▶ Stated goal
Reproduce all of the data below verbatim, leaving the pictures out of your answer.

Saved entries

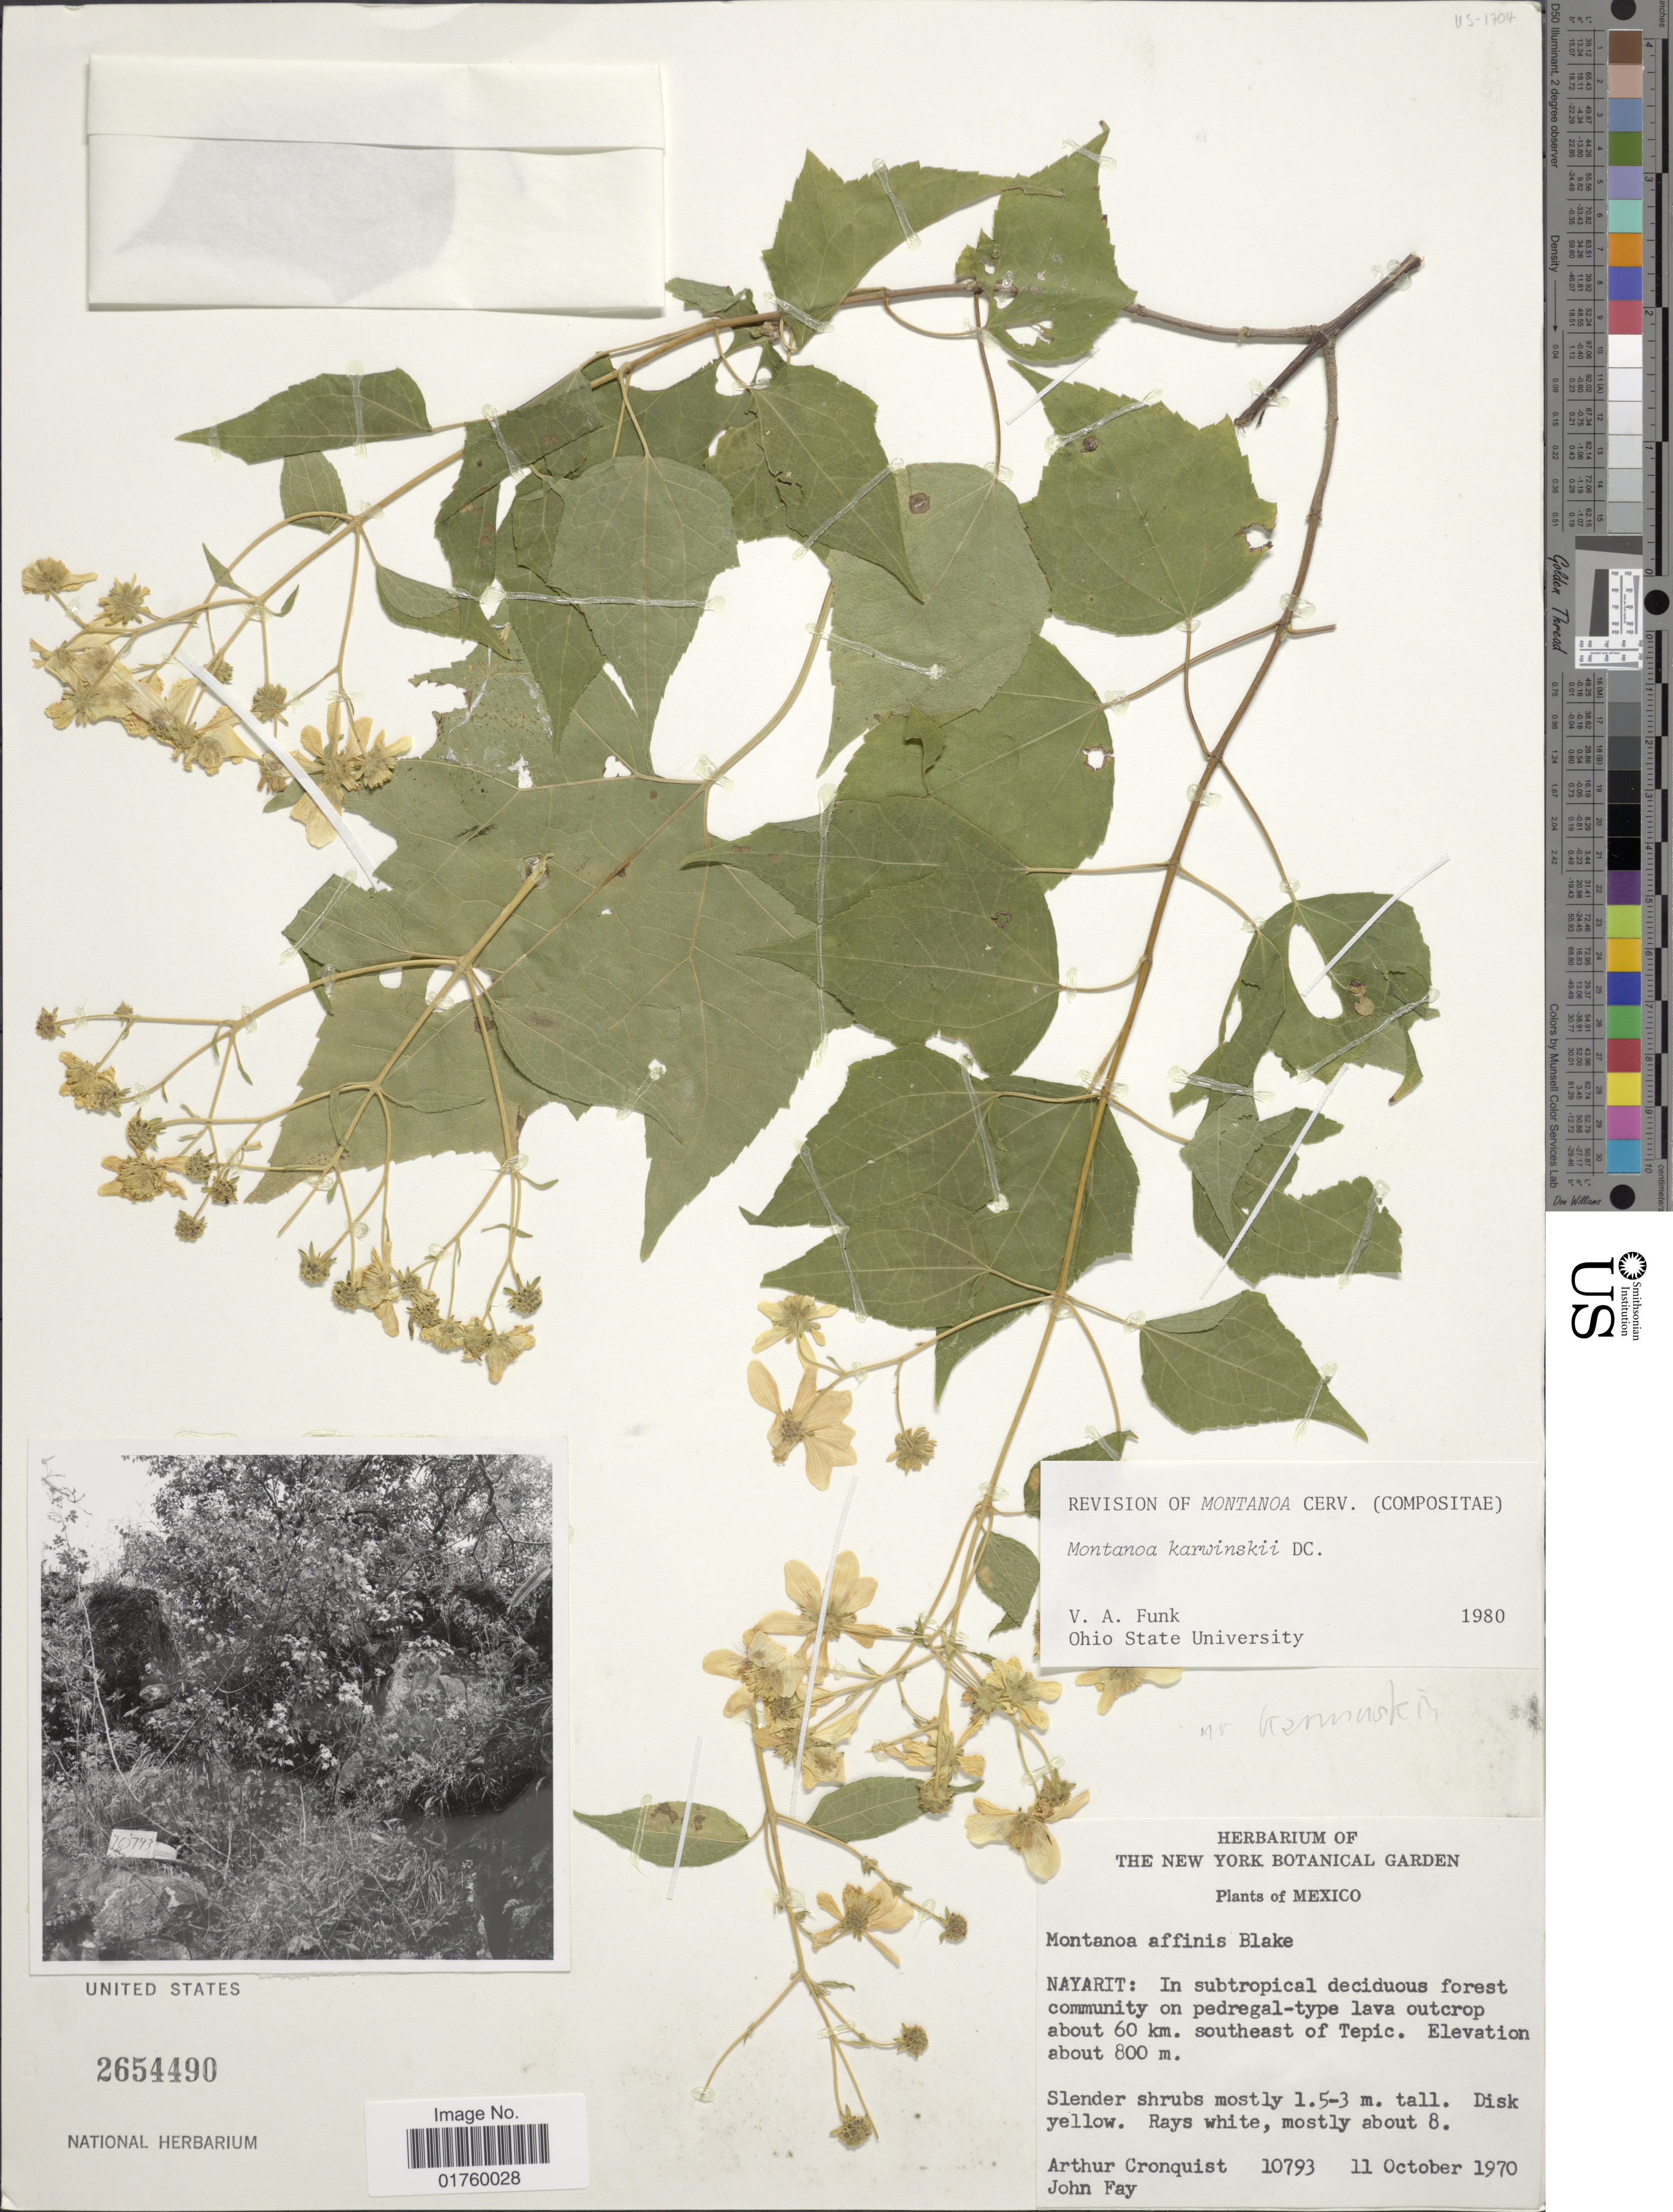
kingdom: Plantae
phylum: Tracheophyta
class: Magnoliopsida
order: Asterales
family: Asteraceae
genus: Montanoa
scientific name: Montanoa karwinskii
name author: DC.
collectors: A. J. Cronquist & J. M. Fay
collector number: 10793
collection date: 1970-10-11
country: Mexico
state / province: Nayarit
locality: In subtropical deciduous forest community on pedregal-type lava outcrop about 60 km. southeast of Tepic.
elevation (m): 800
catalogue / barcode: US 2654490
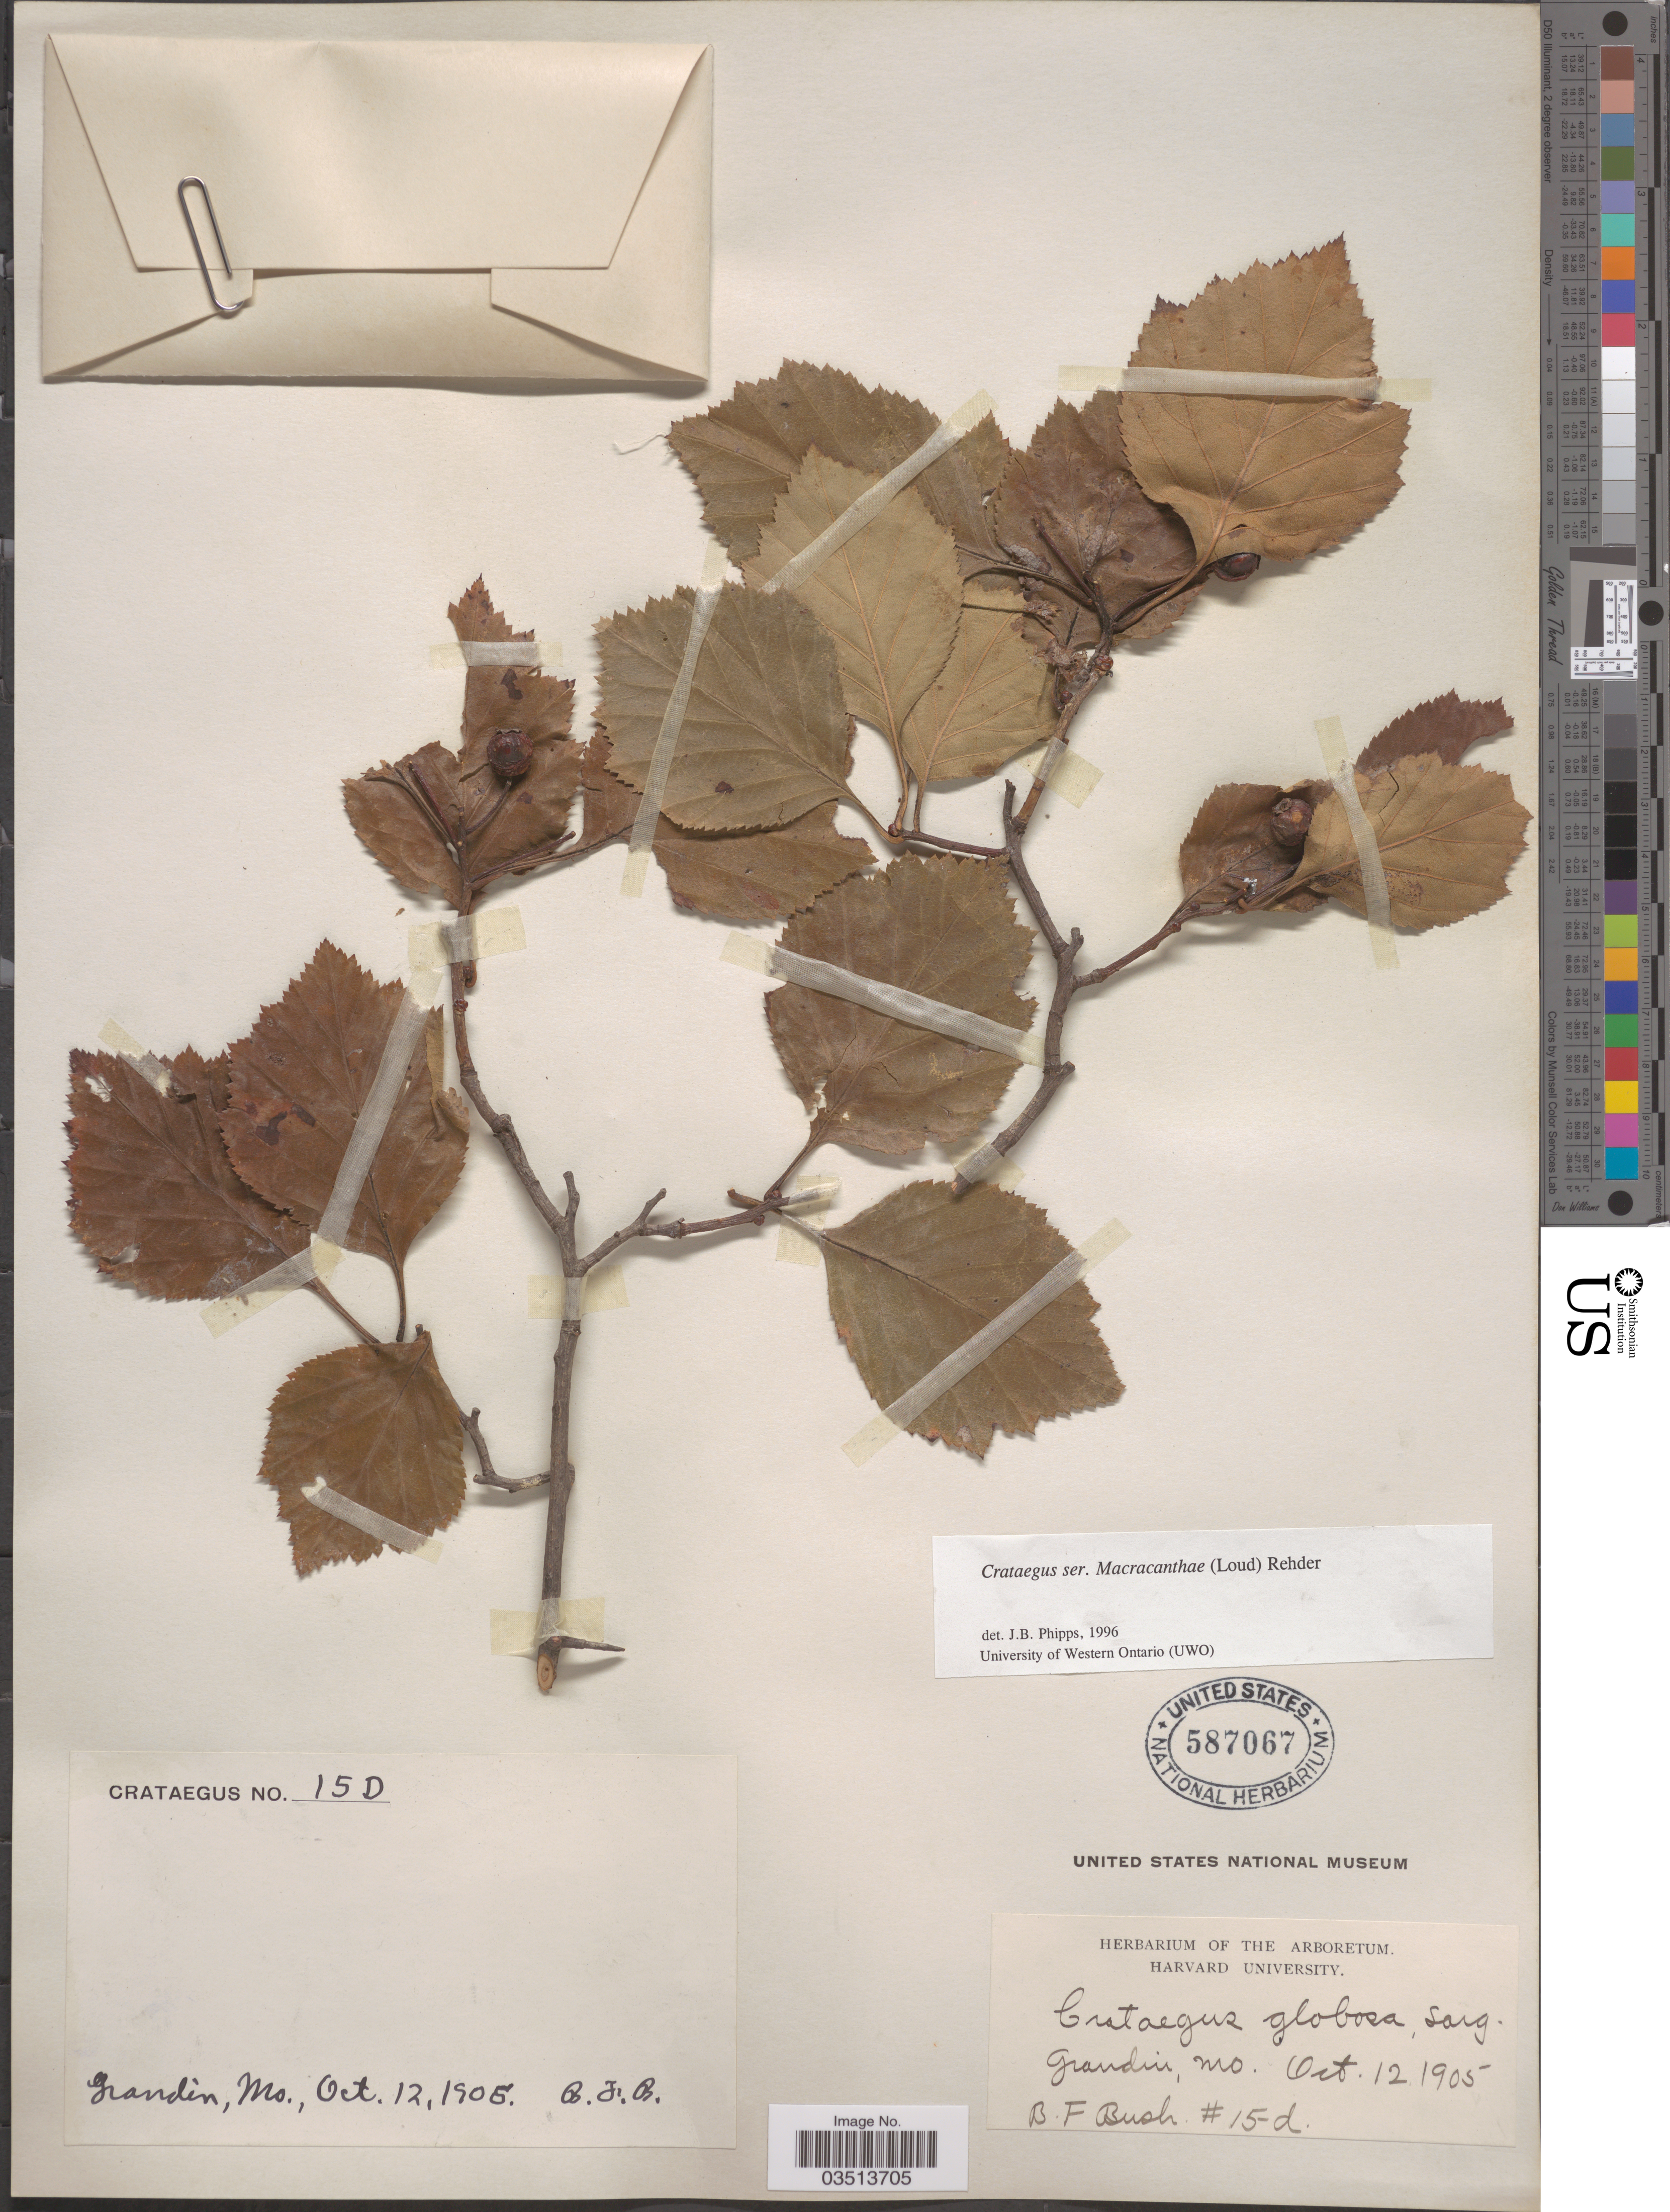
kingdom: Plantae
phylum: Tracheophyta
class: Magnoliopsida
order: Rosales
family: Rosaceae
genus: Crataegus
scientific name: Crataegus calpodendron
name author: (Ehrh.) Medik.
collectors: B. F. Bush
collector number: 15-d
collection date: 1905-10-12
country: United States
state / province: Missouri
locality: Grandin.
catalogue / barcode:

▶ Solution to this problem
kingdom: Plantae
phylum: Tracheophyta
class: Magnoliopsida
order: Asterales
family: Asteraceae
genus: Montanoa
scientific name: Montanoa karwinskii
name author: DC.
collectors: A. J. Cronquist & J. M. Fay
collector number: 10793
collection date: 1970-10-11
country: Mexico
state / province: Nayarit
locality: In subtropical deciduous forest community on pedregal-type lava outcrop about 60 km. southeast of Tepic.
elevation (m): 800
catalogue / barcode: US 2654490
kingdom: Plantae
phylum: Tracheophyta
class: Magnoliopsida
order: Rosales
family: Rosaceae
genus: Crataegus
scientific name: Crataegus calpodendron
name author: (Ehrh.) Medik.
collectors: B. F. Bush
collector number: 15-d
collection date: 1905-10-12
country: United States
state / province: Missouri
locality: Grandin.
catalogue / barcode:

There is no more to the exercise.